De caçador a plantador

picture (56)Em pequena reforma no jardim, vi o pedreiro pisar nas plantas, as botas impiedosas esmagando o que lhe estava sob os pés. Ele sequer via por onde pisava. Comprovava-se o que me acontecera na tentativa de ter cães de estimação e jardins na mesma casa. Foi impossível. Eu plantava, os cães saltavam sobre os canteiros, pisavam nas plantas, destruindo folhas e flores. Cães e plantas não combinam. E alguns homens que fazem construção de tijolos e de cimento, também não. Para eles, o concreto é útil. E flores apenas embelezam e perfumam.

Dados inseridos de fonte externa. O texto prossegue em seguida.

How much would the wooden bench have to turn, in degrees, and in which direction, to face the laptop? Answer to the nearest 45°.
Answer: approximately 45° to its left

Aprendi a impossibilidade de ser caçador e plantador ao mesmo tempo, cuidar da caça e cuidar do plantio. Para o homem, a caça veio primeiro. Lá se foi ele, deixando a caverna, saindo para caçar. Enquanto isso, a mulher ficou, deixou a escuridão, deu alguns passos, viu a terra, aprendeu a plantar, a semear. Viu e aprendeu antes do homem. Pois são ventres da vida, terra e mulher. E, por isso, entendem-se e se tornam cúmplices. O homem, para aprender, usou do arado para penetrar o solo fértil, uma relação fálica, o plantar penetrando, não apenas um plantar aspergindo, semeando, sei lá.

Fico feliz vendo filhos meus agradarem-se desse meu tempo de apenas plantar, feliz por eles compreenderem não mais me importarem conquistas, competições, disputas, domínios. Tempos capitalistas e tempos de caverna e de caçadores são semelhantes demais: para comer ou para conquistar, para imperar ou para satisfazer-se, é preciso matar. Na caça, mata-se sem se cuidar que, dessas mortes, possam surgir vidas. A vitória terá que ser do caçador sempre: a caça abatida, a carne da presa, alguma vida destruída.

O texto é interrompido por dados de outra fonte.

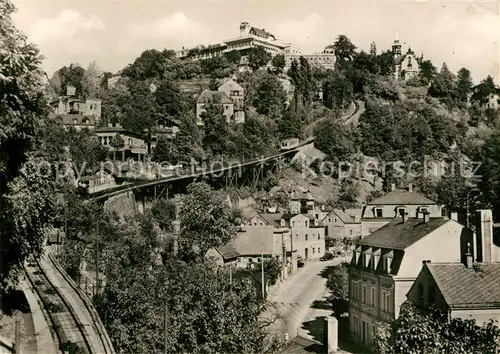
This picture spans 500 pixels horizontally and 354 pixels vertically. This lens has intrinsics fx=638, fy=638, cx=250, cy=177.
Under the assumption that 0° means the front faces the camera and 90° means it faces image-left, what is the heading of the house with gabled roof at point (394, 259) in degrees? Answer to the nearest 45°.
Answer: approximately 45°

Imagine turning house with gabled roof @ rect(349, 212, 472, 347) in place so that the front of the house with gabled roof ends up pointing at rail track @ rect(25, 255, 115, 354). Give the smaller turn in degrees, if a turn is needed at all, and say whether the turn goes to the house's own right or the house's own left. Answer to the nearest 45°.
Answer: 0° — it already faces it

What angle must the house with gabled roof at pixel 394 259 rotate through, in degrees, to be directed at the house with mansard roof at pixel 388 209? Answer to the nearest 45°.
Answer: approximately 135° to its right

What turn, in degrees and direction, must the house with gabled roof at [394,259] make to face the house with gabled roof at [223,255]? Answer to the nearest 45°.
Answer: approximately 90° to its right

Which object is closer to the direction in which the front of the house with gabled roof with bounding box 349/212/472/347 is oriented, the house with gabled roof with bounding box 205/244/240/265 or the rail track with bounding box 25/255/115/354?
the rail track

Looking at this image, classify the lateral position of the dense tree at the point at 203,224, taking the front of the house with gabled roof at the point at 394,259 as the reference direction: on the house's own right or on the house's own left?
on the house's own right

Na economia selvagem, o lucro nasce desse espírito feroz entre caça e caçador. Perde o caçado, vence o caçador. Não há harmonia possível entre uns e outros, entre caçados e caçadores, a não ser a harmonia do cativeiro, quando, poupando a vida da vítima, se lhe dá o direito de viver apenas conforme as regras do caçador. Caça é caça, caçador é caçador.

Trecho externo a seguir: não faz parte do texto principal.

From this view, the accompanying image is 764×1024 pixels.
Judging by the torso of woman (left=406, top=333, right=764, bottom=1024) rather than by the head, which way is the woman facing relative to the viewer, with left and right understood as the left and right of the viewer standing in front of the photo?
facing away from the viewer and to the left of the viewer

Comecei a acreditar que tempos de plantar possam ser, senão mais humanos, mais harmônicos. Plantando, o homem espera a terra reagir, como o sábio que aprende aguardando o tempo. Transforma-se, então, até a relação com a morte, com o fim das coisas. Pois, ao plantar, planta-se aquilo que vai se tornar comida ou que trará beleza, sabendo que a vida nascerá da morte da coisa plantada. Algo morre pelo outro sem ter sido assassinado, morte incruenta, um dar-se que traz uma beleza quase prosaica à tragédia do morrer. Na caça, mata-se o que se irá comer, deixa-se como carniça o que sobrou. Morta, sem se tornar alimento, a carne não haverá de renascer. As sementes do trigo e do milho morrem dentro da terra, como a semente do homem no ventre da mulher. Renascem em cada plantio.

Numa lenda antiga – não sei se polinésia, se dos druidas – o velho caçador já não mais conseguia ir à mata caçar. A família estava em perigo. Então, o netinho teve uma visão: um jovem bonito lhe aparecera pedindo para ser morto e enterrado num campo já preparado para ser seu túmulo. O menino negava-se a matá-lo. E a visão reaparecia. Certa noite, no sonho, o menino preparou a terra, matou o jovem bonito, enterrou-o no campo que se tornou sagrado. Alguns dias depois, a criança viu, deslumbrada, o trigo brotar da Terra, surgindo do chão onde o jovem do sonho fora enterrado.

O velho não mais precisou caçar para comer. Bastava plantar, era tempo de plantar. E o mundo mudou. Por que não? Bom dia.